Gewerkschaftsticker

Führende Gewerkschafter in Niedersachen haben Gerhard Schröder (SPD) vorgeworfen, nichts für die Schaffung von Lehrstellen getan zu haben. Im vergangenen Jahr seien in Niedersachsen 3.000 Bewerber ohne Ausbildungsplatz geblieben, in diesem Jahr werde die Zahl weiter anwachsen, sagten die Bezirksvorsitzenden von ÖTV und DAG. Niedersachsen bilde gemeinsam mit Berlin das Schlußlicht aller Bundesländer im Verhältnis von Angebot und Nachfrage bei den Lehrstellen, sagte Fricke (ÖTV). Auch hätten beide Länder noch keine finanziellen Programme zur Förderung der Berufsausbildung entwickelt. Wenn Schröder als SPD-Kanzlerkandidat "vollmundig ein Sofortprogramm gegen Jugendarbeitslosigkeit ankündigt und als Ministerpräsident ein solcher Schritt an seiner Verweigerung scheitert, dann ist diese Politik wenig glaubwürdig", sagte Denia (DAG).

Zu Beginn des neuen Ausbildungsjahres fehlen nach Angaben der Bundesanstalt für Arbeit noch 20.000 Lehrstellen.

Der DGB fordert Maßnahmen gegen die zunehmende Aushöhlung des Sozialstaates und der Arbeitnehmerrechte. Lohndumping, Umgehung und Hinterziehung von Steuern und Sozialbeiträgen, Umgehung der Betriebsratsrechte sowie Tarifflucht gehörten inzwischen zu den Gewohnheiten auch scheinbar seriöser Unternehmen, sagte die stellvertretende DGB-Vorsitzende Engelen-Kefer.

IG-Metall-Chef Zwickel will in der nächsten Tarifrunde deutliche Lohnerhöhungen für die 3,4 Mio. Beschäftigten in der Metall- und Elektroindustrie durchsetzen. Die Gewinne der Metallindustrie sprächen für "ein Ende der Bescheidenheit", erklärte Zwickel. Seit 1993 seien die Gewinne netto von 1,1 auf über 34 Mrd. DM gestiegen. Gleichzeitig seien 500.000 Arbeitsplätze abgebaut worden. Gewinnexplosion und Lohnzurückhaltung hätten nicht zu mehr Beschäftigung geführt.

Ein Ende des Stellenabbaus in der deutschen Bauwirtschaft ist noch nicht in Sicht. 1998 und 1999 gehen nach Einschätzung des Ifo-Instituts für Wirtschaftsforschung (München) insgesamt weitere 100.000 Arbeitsplätze verloren.

Aus Protest gegen drohende Massenentlassungen sind in München nach Angaben des Betriebsrats rund 150 Mitarbeiter der Computerfirma Digital Equipment GmbH in Warnstreik getreten. "Im Haus ist fast niemand", sagte die stellvertretende Betriebsratsvorsitzende Ingrid Mai bei der Kundgebung. Nach der Übernahme von Digital durch den US-Konzern Compaq befürchten IG Metall und Betriebsrat, das neue Management wolle jeden dritten der etwa 2.600 Arbeitsplätze in Deutschland abbauen.

+---+

§ Anforderung A
Schreiben Sie aus dem Textabschnitt die Stelle ab, die bei „Führende Gewerkschafter in“ beginnt und bei „sagte Denia (DAG).“ endet.
§ Anforderung B
Wie viele Arbeitsplätze gehen laut Textabschnitt nach Einschätzung des Ifo-Instituts 1998 und 1999 in der deutschen Bauwirtschaft verloren?

§ Übungsdaten
+---+

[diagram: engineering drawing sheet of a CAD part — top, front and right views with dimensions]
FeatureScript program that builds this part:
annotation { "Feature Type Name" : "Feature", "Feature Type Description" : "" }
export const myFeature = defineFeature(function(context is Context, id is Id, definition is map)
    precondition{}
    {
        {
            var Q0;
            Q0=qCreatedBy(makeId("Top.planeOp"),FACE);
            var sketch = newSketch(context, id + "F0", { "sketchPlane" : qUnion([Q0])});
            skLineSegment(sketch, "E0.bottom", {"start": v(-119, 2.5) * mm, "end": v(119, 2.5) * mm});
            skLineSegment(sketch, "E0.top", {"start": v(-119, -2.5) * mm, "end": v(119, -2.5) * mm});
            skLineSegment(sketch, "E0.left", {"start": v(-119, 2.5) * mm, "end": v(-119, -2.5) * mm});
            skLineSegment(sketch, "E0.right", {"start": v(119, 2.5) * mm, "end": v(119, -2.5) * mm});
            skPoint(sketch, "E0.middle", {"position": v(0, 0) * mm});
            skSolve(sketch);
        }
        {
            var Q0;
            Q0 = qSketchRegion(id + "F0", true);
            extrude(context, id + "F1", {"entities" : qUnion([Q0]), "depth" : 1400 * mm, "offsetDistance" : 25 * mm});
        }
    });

+---+

§ Antwortbereich A
Führende Gewerkschafter in Niedersachen haben Gerhard Schröder (SPD) vorgeworfen, nichts für die Schaffung von Lehrstellen getan zu haben. Im vergangenen Jahr seien in Niedersachsen 3.000 Bewerber ohne Ausbildungsplatz geblieben, in diesem Jahr werde die Zahl weiter anwachsen, sagten die Bezirksvorsitzenden von ÖTV und DAG. Niedersachsen bilde gemeinsam mit Berlin das Schlußlicht aller Bundesländer im Verhältnis von Angebot und Nachfrage bei den Lehrstellen, sagte Fricke (ÖTV). Auch hätten beide Länder noch keine finanziellen Programme zur Förderung der Berufsausbildung entwickelt. Wenn Schröder als SPD-Kanzlerkandidat "vollmundig ein Sofortprogramm gegen Jugendarbeitslosigkeit ankündigt und als Ministerpräsident ein solcher Schritt an seiner Verweigerung scheitert, dann ist diese Politik wenig glaubwürdig", sagte Denia (DAG).

§ Antwortbereich B
Insgesamt weitere 100.000 Arbeitsplätze.